_Brief_
Which lines in the records below contain the string "sketchPlane"? Show each of those lines in full.

BEGIN Records provided

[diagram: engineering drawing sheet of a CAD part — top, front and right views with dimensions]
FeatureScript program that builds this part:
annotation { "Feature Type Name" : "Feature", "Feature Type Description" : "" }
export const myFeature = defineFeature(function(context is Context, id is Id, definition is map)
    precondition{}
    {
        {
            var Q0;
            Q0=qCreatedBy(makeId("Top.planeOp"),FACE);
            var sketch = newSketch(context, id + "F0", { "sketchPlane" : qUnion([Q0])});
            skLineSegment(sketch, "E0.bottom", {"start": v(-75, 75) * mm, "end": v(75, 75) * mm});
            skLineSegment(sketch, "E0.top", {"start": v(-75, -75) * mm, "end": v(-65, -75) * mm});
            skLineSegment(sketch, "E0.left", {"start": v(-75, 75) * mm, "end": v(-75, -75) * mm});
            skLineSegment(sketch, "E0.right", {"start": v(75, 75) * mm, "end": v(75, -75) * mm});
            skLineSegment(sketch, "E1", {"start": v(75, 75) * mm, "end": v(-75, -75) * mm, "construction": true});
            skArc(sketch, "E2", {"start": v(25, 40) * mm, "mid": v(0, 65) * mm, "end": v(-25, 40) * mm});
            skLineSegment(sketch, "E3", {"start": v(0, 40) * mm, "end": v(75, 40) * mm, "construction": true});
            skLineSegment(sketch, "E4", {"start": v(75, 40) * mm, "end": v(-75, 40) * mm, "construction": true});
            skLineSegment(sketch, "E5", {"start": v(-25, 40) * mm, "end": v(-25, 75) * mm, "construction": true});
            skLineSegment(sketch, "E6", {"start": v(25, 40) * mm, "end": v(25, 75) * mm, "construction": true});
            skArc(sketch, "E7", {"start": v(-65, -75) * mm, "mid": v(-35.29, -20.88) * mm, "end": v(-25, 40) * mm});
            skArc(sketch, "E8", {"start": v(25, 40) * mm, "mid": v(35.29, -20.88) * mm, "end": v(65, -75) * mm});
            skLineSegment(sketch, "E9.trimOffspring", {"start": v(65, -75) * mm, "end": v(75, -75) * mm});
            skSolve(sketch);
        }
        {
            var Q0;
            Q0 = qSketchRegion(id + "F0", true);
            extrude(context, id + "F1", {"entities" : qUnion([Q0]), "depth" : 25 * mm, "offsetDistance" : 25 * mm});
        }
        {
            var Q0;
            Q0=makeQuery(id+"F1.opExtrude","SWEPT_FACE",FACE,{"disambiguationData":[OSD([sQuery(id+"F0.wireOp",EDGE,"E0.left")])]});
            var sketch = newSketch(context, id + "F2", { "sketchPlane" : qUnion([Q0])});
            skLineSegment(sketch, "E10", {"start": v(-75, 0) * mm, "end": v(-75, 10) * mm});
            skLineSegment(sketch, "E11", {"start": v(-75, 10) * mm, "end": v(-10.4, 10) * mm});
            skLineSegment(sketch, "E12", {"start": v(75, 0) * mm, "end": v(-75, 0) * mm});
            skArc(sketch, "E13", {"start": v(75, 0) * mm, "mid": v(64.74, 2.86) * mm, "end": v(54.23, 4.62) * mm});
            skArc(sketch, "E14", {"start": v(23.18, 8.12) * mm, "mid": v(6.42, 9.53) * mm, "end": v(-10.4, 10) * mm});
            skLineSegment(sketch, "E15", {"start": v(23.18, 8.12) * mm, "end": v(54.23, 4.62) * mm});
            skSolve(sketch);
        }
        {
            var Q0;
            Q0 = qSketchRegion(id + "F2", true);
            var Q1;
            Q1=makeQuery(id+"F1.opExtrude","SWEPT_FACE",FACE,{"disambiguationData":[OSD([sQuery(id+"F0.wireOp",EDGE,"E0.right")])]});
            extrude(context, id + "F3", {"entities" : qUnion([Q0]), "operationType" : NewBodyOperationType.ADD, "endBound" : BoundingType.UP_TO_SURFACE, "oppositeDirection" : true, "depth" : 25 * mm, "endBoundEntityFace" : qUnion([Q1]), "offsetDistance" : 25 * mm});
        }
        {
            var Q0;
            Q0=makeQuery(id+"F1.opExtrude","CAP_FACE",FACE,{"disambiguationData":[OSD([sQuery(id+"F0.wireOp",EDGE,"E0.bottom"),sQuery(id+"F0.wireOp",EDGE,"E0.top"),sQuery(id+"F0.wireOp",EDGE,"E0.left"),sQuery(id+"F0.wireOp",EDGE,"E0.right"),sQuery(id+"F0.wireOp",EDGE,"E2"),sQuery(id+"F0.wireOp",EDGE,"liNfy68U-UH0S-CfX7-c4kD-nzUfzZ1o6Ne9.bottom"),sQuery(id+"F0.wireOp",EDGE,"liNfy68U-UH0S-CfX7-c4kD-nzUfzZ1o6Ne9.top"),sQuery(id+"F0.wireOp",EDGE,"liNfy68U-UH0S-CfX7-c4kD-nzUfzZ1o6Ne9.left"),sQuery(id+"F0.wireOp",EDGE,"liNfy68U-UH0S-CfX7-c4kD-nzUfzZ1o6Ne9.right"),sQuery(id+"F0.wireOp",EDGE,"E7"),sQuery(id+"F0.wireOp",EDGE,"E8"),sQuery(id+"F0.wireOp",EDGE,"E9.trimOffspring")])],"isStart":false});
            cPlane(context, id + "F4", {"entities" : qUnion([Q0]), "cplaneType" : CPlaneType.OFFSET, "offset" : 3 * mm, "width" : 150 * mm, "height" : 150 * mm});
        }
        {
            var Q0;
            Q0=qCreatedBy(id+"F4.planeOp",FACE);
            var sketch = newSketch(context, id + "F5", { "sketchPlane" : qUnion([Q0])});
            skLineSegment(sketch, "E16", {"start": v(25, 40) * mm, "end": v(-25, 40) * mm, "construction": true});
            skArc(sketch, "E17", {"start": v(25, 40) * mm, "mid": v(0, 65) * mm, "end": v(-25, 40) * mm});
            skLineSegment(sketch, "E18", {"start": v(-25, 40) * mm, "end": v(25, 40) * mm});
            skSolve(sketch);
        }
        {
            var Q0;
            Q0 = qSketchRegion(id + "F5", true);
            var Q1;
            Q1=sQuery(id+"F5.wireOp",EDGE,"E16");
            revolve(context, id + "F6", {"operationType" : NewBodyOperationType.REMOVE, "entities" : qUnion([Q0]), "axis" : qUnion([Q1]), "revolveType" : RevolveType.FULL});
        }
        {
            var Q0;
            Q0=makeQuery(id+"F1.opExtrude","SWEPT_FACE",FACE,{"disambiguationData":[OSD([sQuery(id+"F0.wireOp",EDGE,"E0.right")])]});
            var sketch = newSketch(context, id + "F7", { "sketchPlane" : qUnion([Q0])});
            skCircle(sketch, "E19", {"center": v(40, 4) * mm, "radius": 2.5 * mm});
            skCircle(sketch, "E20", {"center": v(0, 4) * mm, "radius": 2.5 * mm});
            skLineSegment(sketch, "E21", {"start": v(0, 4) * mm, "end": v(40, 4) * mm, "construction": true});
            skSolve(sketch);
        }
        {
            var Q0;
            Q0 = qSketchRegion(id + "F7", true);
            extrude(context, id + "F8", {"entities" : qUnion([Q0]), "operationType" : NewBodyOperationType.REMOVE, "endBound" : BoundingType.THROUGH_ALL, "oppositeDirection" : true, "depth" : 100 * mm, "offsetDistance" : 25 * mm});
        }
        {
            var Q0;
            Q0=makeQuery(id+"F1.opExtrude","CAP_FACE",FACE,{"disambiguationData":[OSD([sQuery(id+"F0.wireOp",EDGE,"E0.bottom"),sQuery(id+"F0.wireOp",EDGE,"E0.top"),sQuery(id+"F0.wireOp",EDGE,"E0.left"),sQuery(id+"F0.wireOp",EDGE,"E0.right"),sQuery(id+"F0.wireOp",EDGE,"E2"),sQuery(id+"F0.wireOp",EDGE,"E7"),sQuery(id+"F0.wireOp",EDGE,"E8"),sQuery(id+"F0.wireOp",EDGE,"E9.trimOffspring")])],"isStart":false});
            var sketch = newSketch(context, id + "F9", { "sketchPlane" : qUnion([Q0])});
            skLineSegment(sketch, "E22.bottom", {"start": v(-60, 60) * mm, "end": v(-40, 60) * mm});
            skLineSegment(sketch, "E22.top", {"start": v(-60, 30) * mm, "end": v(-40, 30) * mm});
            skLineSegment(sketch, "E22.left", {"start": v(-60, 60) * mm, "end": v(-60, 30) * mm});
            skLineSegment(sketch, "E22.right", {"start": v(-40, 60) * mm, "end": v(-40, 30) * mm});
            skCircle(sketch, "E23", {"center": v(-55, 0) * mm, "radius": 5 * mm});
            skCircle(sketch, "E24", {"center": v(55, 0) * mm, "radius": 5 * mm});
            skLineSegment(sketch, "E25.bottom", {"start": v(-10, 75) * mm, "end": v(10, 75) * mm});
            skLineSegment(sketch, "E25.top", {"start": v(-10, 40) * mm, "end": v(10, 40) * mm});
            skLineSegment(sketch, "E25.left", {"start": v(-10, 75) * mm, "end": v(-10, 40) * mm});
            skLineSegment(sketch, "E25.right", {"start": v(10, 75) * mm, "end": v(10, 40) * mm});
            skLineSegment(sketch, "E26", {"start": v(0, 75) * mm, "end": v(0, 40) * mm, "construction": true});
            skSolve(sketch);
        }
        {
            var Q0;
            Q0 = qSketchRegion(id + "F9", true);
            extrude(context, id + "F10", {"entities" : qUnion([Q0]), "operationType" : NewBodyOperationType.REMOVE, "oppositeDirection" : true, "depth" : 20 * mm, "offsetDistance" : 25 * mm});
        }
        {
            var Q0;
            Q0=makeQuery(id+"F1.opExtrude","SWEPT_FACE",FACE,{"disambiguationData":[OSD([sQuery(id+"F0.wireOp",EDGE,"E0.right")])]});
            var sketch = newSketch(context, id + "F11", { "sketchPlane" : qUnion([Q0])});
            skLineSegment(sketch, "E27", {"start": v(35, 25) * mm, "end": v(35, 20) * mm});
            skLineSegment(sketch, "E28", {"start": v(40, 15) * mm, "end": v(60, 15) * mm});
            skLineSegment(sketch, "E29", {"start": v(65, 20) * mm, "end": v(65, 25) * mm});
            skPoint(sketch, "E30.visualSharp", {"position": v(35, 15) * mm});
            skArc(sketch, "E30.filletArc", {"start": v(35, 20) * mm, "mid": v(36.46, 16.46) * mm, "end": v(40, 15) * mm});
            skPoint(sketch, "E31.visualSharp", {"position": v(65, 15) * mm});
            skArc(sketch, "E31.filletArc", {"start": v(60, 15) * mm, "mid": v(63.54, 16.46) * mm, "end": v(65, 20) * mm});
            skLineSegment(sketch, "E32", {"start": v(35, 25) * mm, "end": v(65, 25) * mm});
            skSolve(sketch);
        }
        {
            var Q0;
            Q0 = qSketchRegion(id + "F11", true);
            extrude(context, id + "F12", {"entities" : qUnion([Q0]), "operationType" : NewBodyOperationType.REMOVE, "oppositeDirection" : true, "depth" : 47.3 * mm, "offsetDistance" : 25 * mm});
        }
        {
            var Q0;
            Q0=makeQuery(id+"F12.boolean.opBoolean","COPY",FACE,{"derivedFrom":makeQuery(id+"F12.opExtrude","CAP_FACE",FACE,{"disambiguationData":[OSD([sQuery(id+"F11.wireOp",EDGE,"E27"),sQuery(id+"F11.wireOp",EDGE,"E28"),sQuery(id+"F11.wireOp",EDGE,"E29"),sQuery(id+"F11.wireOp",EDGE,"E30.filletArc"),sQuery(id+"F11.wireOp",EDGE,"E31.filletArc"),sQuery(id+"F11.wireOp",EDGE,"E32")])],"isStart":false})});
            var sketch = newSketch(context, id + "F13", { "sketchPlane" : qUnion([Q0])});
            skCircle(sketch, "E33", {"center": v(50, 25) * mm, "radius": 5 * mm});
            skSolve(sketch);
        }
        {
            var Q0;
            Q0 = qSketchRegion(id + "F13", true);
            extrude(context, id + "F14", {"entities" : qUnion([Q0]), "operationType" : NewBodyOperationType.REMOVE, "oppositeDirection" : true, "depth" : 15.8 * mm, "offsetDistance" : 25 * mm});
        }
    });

END Records provided

_Finished task_
            var sketch = newSketch(context, id + "F0", { "sketchPlane" : qUnion([Q0])});
            var sketch = newSketch(context, id + "F2", { "sketchPlane" : qUnion([Q0])});
            var sketch = newSketch(context, id + "F5", { "sketchPlane" : qUnion([Q0])});
            var sketch = newSketch(context, id + "F7", { "sketchPlane" : qUnion([Q0])});
            var sketch = newSketch(context, id + "F9", { "sketchPlane" : qUnion([Q0])});
            var sketch = newSketch(context, id + "F11", { "sketchPlane" : qUnion([Q0])});
            var sketch = newSketch(context, id + "F13", { "sketchPlane" : qUnion([Q0])});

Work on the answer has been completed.